Thème battu et rebattu, tordu, pressé et pressuré jusqu'à la dernière goutte, la rencontre avec l'extraterrestre est une tarte à la crème de la S-F. Steven Spielberg en a même tiré non pas un, mais deux blockbusters : E.T. et Rencontre du troisième type. Quand un thème de S-F en arrive là…
En dépit des efforts de certains auteurs — on se souvient de L'Homme venu d'ailleurs de Walter Tevis (Denoël « PdF »), porté à l'écran par Nicolas Roeg avec David Bowie — pour donner au thème ses lettres de noblesses, d'œuvres brillantes et d'indéniables réussites, la rencontre avec l'extraterrestre ne s'est guère prêtée au jeu de la hard science. « Rendez-vous avec Méduse » d'Arthur C. Clarke n'est pas sans nous laisser sur notre faim, à l'instar de l'absence qui hante Rama.

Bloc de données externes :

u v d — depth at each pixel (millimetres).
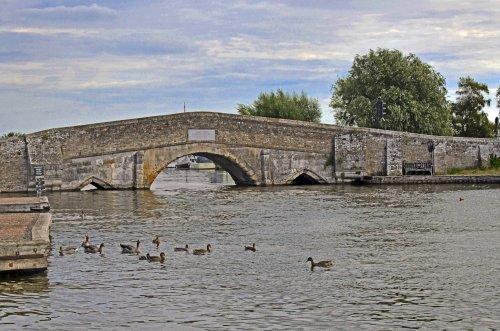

Une civilisation étrangère aussi finement et intelligemment élaborée que celle de La Paille dans l'œil de Dieu (le Bélial') ne joue pas davantage ce jeu-là.
Michael Flynn a trouvé l'angle d'approche permettant de confronter l'extraterrestre aux sciences dures. La physicienne et l'alien. Le cocktail est savoureux.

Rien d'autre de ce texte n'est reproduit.